From the archives ... How much bigger could Earth be before rockets wouldn't work? https://space.stackexchange.com/q/14383 Feb 3, 2024 https://news.ycombinator.com/item?id=39243303
And related...
https://worldbuilding.stackexchange.com/questions/178131/wha...
https://physics.stackexchange.com/questions/117347/when-a-pl...
Don't these estimates assume launching from the surface, fully via rocket? On Earth, having air breathing stages to gradually build up speed, or using other launch mechanisms, isn't worthwhile because rockets are more cost effective here, but those tradeoffs change if you're on a planet with higher gravity and a denser atmosphere.

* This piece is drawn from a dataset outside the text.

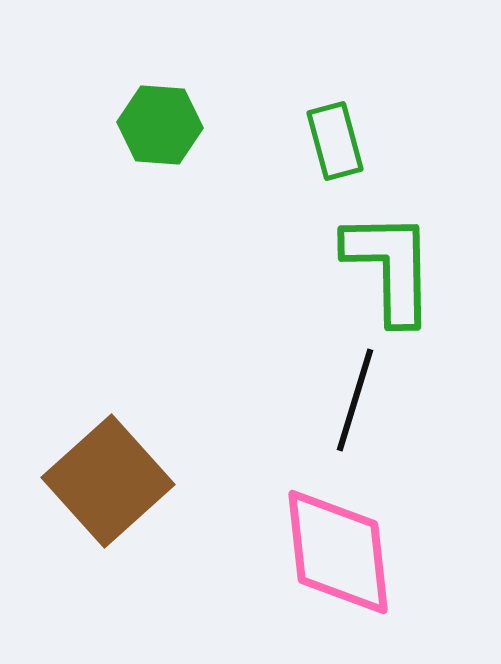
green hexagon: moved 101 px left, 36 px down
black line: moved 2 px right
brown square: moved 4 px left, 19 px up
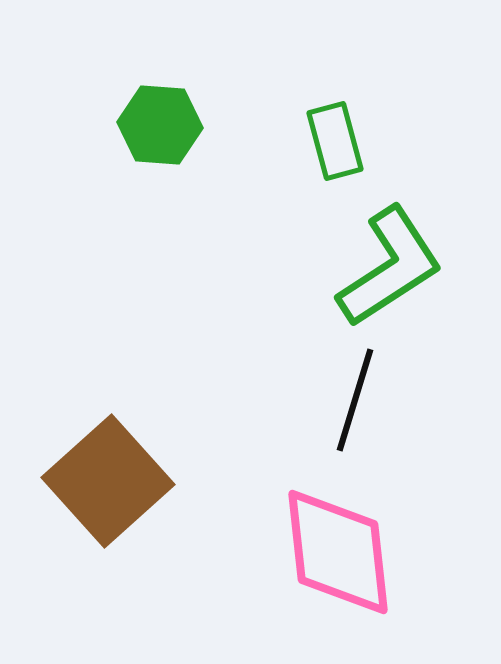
green L-shape: rotated 58 degrees clockwise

You still need to get to escape velocity that doesn’t change the delta v required does but not by that much you are looking at 5-10%. Maybe a bit more if the atmosphere is really really thick.
Unless you skip chemical rockets altogether there is a pretty hard cap on how much bigger a planet can be than earth before a space capable civilization becomes almost impossible.
Rocky, you say question?
Turns out aliens love talking funny and safe balloons too.